À compter du vendredi 19 novembre à zéro heure, l'état d'urgence aura, pour la première fois, depuis l'entrée en vigueur de la loi du 3 avril 1955, été simultanément déclaré sur l'ensemble du territoire métropolitain et la majeure partie des collectivités ultra-marines 27 ( * ) , ce qui constitue en soi un indice de la gravité de la situation à laquelle est confronté notre pays.

En 2005, l'essentiel des mesures prises en application de l'état d'urgence avait consisté en des arrêtés préfectoraux instaurant des couvre-feux ou interdisant des rassemblements susceptibles de troubler l'ordre public, la faculté, pour les préfets, de faire procéder à des perquisitions administratives, pourtant prévue par le décret et la loi de prorogation, n'ayant été utilisée que de manière marginale 28 ( * ) .

La mise en oeuvre du dispositif depuis les attentats du 13 novembre 2015 est d'une ampleur toute autre. Depuis l'entrée en vigueur de l'état d'urgence, il a été procédé à 562 perquisitions administratives et 157 assignations à résidence , ces deux types de décisions étant les plus attentatoires aux libertés publiques au sein de la panoplie de l'état d'urgence. Votre rapporteur relève qu'il n'est pas en mesure de fournir des statistiques sur les autres catégories de mesures de police prises par le pouvoir exécutif en application de l'état d'urgence, le ministère de l'intérieur n'en tenant pas une comptabilité.

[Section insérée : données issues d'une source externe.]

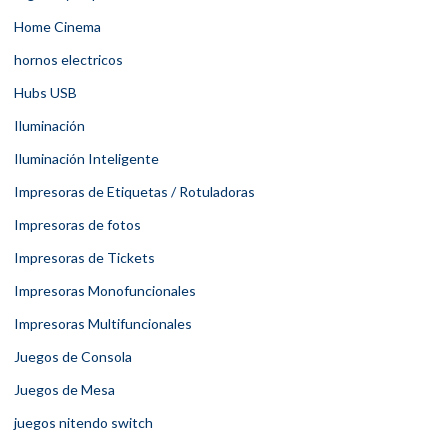
Home Cinema
hornos electricos
Hubs USB
Iluminación
Iluminación Inteligente
Impresoras de Etiquetas / Rotuladoras
Impresoras de fotos
Impresoras de Tickets
Impresoras Monofuncionales
Impresoras Multifuncionales
Juegos de Consola
Juegos de Mesa
juegos nitendo switch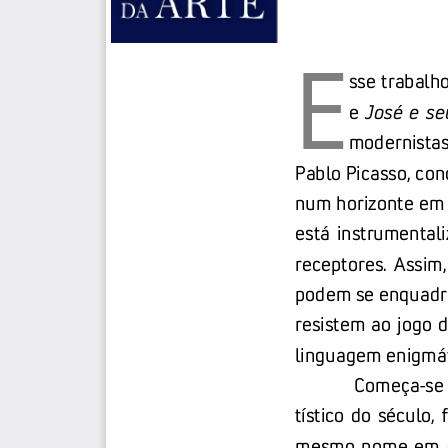
E
s
se trabalh
e 
José  e  s
modernistas
Pablo Picasso, con
num horizon
te em 
está  instrumentaliz
receptores.  Assim, 
podem se enquadra
resistem ao jogo 
lingu
agem enigmáti
Começa
-
se
tístico  do  século,  
mesmo nome em 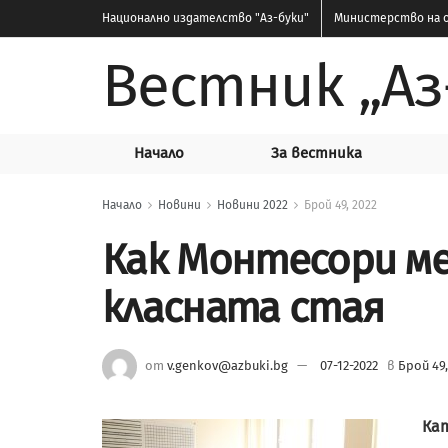
Национално издателство
"Аз-буки"
Министерство на о
Вестник „Аз
Начало
За вестника
Начало
Новини
Новини 2022
Брой 49, 2022
Как Монтесори м
класната стая
от
v.genkov@azbuki.bg
07-12-2022
в
Брой 49,
Ка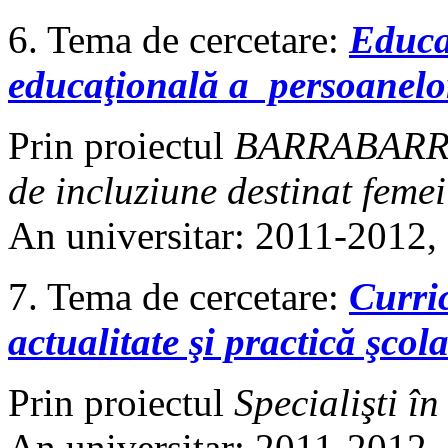
6. Tema de cercetare:
Educaţ
educaţională a persoanelor
Prin proiectul
BARRABARRIP
de incluziune destinat feme
An universitar: 2011-2012
7. Tema de cercetare:
Curri
actualitate şi practică şcol
Prin proiectul
Specialişti î
An universitar: 2011-2012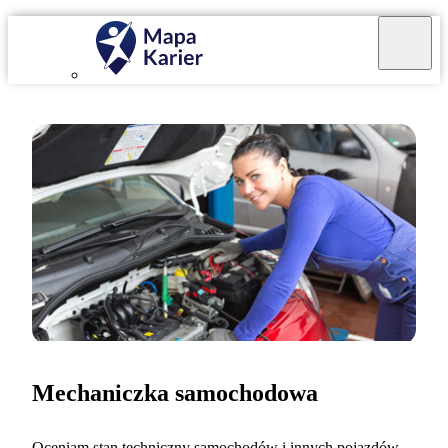
Mechaniczka samochodowa
Oceniam stan techniczny samochodów i innych pojazdów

L'utilisation massive de ces mesures de police administrative nécessite d'examiner attentivement la conformité aux exigences constitutionnelles de la loi du 3 avril 1955, ce qui s'impose avec d'autant plus de force en raison de la possibilité pour les personnes faisant l'objet de ces mesures de les contester désormais par le biais d'une question prioritaire de constitutionnalité.


* 20 Décret n° 2015-1475 du 14 novembre 2015 portant application de la loi n° 55-385 du 3 avril 1955.

* 21 Votre rapporteur s'étonne de cette rédaction qui laisse supposer que la Corse n'appartiendrait pas au territoire métropolitain.

* 22 Décret n° 2015-1478 du 14 novembre 2015 modifiant le décret n° 2015-1476 du 14 novembre 2015.

* 23 Mesures des articles 6 et 8 ainsi que du 1° de l'article 11, les mesures des articles 9 et 10 étant applicable du seul fait de la déclaration d'urgence.

* 24 Décret n° 2015-1493 du 18 novembre 2015 portant application outre-mer de la loi n° 55-385 du 3 avril 1955.

* 25 Décret n° 2015-1494 du 18 novembre 2015 portant application outre-mer de la loi n° 55-385 du 3 avril 1955.

* 26 Arrêt Sicard du Conseil d'État du 27 avril 1962.

* 27 Sont exclues à ce stade les collectivités de Saint-Pierre-et-Miquelon, des îles de Wallis et Futuna, de la Polynésie française et de la Nouvelle-Calédonie ainsi que des terres australes et antarctiques françaises.

* 28 Voir pages 14 et 15 du rapport n° 84 (2005-2006) précité.